Bahkan,tulisStevriLumintang:‘’…Theologia abu-abu (Pluralisme) yang kehadirannya seperti serigala berbulu domba, seolah-olah menawarkan teologi yang sempurna, karena itu teologi tersebut mempersalahkan semua rumusan Teologi Tradisional yang selama ini dianut dan sudah berakar dalam gereja. Namun sesungguhnya Pluralisme sedang menawarkan agama baru….’’25Dalam pandangan Islam, paham Pluralisme Agama jelas-jelas merupakan paham syirik modern, karena menganggap semua agama adalah benar. Padahal, Allah SWT telah menegaskan, bahwa hanya Islam agama yang benar dan diterima Allah SWT (QS 3:19); dan barangsiapa mencari agama selain Islam, maka tidak akan diterima oleh Allah dan di Hari Akhir nanti termasuk orang-orang yang merugi.
(QS 3: 85). Dosa syirik merupakan dosa besar, kezaliman besar, dan Allah sangat murka jika diserikatkan dengan yang lain. Allah, misalnya, sangat murka karena dituduh punya anak. (QS19:88-91).
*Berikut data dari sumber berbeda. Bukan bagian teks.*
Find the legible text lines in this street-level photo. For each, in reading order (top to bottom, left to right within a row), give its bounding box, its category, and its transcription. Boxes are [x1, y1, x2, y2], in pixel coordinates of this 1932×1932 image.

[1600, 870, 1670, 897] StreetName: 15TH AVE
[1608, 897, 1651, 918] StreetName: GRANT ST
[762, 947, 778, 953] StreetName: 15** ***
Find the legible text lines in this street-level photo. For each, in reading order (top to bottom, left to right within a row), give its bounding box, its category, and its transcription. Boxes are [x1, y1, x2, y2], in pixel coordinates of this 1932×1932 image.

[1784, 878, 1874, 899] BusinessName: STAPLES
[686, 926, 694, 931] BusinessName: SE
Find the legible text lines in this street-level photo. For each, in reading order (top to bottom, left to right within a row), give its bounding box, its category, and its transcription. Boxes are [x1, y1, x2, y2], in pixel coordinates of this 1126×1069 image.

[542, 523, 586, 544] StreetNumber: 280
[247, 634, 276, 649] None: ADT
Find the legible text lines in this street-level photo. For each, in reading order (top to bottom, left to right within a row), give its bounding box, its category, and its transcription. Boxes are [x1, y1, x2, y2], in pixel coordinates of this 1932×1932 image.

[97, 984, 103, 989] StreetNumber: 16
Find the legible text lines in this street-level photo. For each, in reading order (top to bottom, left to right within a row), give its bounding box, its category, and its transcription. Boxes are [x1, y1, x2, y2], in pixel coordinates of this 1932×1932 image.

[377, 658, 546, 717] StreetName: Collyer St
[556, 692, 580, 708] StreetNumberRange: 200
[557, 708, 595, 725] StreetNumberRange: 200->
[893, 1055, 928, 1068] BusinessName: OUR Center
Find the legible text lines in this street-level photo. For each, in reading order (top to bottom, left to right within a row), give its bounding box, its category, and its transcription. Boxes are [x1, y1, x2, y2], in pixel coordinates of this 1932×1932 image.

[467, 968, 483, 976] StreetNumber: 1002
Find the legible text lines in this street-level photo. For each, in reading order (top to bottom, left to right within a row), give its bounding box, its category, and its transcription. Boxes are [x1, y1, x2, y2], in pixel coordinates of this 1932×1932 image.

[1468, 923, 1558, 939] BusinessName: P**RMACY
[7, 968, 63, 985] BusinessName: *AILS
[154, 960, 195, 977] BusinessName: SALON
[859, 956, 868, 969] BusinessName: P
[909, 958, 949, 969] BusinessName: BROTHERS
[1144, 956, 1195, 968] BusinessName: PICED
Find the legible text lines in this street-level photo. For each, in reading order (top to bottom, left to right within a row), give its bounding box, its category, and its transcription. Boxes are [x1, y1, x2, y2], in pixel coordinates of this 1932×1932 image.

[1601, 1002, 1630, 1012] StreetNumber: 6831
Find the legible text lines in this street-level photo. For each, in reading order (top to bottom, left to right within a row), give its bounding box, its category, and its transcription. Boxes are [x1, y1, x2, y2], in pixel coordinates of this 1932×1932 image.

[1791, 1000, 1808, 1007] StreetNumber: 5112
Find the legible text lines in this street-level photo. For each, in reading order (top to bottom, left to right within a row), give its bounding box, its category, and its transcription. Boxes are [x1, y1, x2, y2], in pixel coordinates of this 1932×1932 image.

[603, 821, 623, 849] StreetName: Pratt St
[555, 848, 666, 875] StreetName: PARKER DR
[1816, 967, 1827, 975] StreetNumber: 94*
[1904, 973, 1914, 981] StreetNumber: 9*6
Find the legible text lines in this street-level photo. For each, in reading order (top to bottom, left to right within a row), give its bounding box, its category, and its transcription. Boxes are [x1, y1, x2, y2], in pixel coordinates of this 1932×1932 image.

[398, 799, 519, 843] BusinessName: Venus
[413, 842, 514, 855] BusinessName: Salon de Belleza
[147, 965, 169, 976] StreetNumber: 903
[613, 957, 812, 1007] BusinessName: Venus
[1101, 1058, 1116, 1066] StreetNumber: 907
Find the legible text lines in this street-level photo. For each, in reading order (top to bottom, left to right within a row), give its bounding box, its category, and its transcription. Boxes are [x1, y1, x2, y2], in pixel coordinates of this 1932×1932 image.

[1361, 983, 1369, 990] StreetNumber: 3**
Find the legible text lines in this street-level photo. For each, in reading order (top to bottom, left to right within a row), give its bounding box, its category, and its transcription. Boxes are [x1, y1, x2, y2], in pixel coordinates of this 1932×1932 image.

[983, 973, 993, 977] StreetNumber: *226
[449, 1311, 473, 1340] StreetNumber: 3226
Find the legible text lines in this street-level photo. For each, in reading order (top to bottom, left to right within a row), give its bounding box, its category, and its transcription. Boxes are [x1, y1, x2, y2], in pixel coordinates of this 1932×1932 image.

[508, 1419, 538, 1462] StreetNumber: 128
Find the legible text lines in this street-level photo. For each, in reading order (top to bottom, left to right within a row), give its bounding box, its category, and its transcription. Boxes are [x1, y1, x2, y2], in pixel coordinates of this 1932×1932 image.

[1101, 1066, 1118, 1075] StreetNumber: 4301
Keyakinan akan kebenaran ad-Dinul Islam sebagai satu-satunya agama yang benar dan diridhai Allah, adalah konsep yang sangat mendasar dalam Islam. Karena itu, para cendekiawan dan ulama perlu menjadikan penanggulangan paham syirik modern ini sebagai perjuangan utama, agar jangan sampai 10 tahun lagi paham ini menguasai wacana pemikiran dan pendidikan Islam di Indonesia, sehingga akan lahir dosen-dosen, guru-guru agama, khatib, atau kyai yang mengajarkan paham persamaan agama ini kepada anak didik dan masyarakat.